- GOAL OF THE EXERCISE
Every line below must be copied as written, except for pictures.

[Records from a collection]
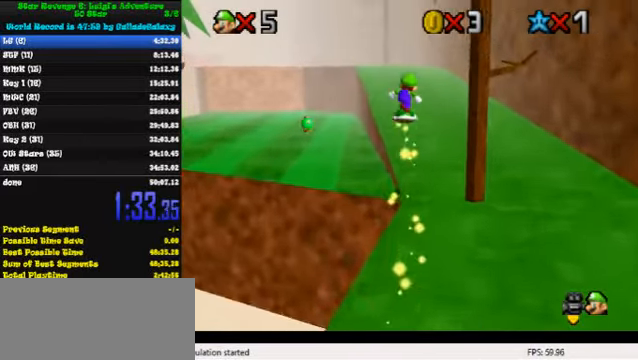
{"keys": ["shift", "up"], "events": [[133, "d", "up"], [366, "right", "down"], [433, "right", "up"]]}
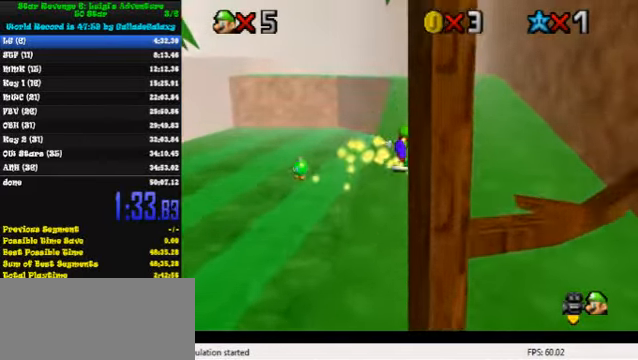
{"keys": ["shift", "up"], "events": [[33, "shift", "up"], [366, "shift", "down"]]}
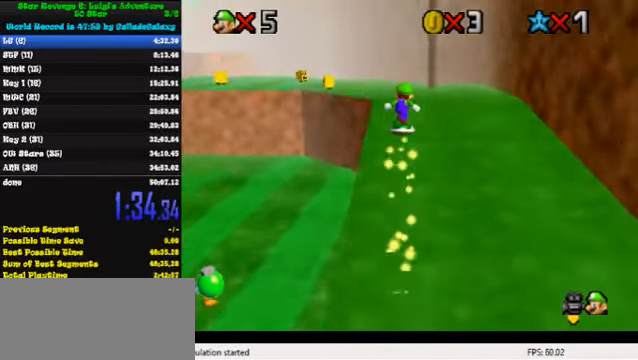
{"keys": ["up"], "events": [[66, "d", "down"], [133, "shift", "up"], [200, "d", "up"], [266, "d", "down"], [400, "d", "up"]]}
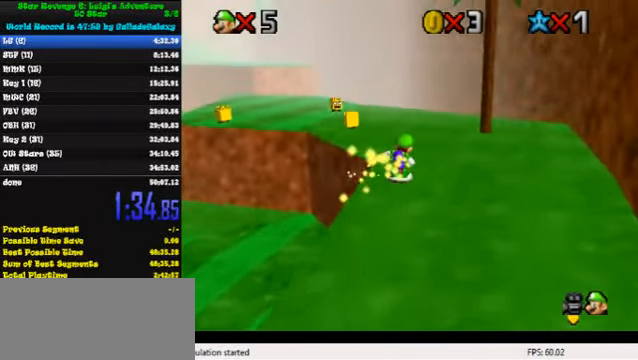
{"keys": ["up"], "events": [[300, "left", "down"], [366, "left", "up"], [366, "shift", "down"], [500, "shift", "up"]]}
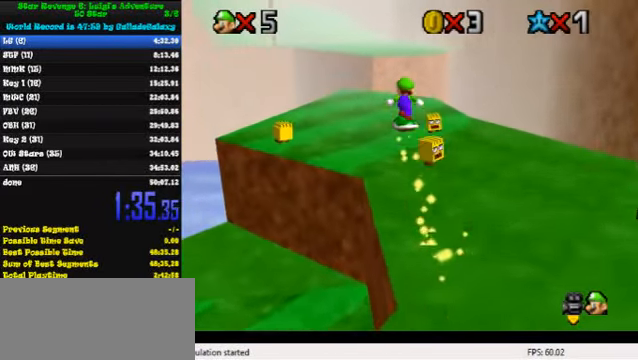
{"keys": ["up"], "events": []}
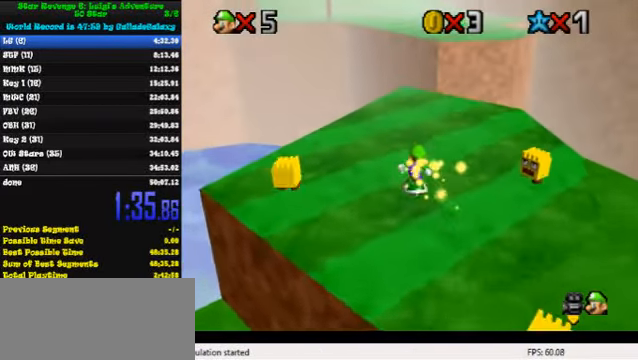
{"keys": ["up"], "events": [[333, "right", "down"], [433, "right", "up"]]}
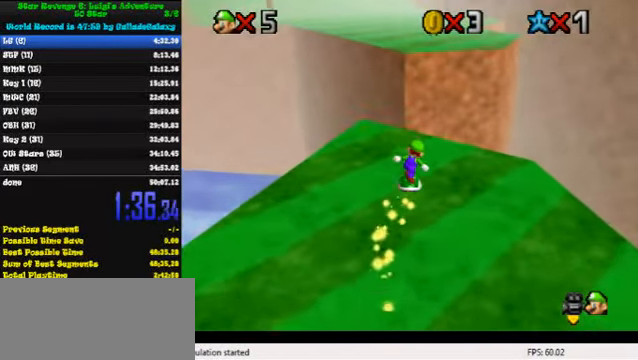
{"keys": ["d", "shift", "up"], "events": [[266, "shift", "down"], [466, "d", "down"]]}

- WORKED SOLUTION
{"keys": ["shift", "up"], "events": [[133, "d", "up"], [366, "right", "down"], [433, "right", "up"]]}
{"keys": ["shift", "up"], "events": [[33, "shift", "up"], [366, "shift", "down"]]}
{"keys": ["up"], "events": [[66, "d", "down"], [133, "shift", "up"], [200, "d", "up"], [266, "d", "down"], [400, "d", "up"]]}
{"keys": ["up"], "events": [[300, "left", "down"], [366, "left", "up"], [366, "shift", "down"], [500, "shift", "up"]]}
{"keys": ["up"], "events": []}
{"keys": ["up"], "events": [[333, "right", "down"], [433, "right", "up"]]}
{"keys": ["d", "shift", "up"], "events": [[266, "shift", "down"], [466, "d", "down"]]}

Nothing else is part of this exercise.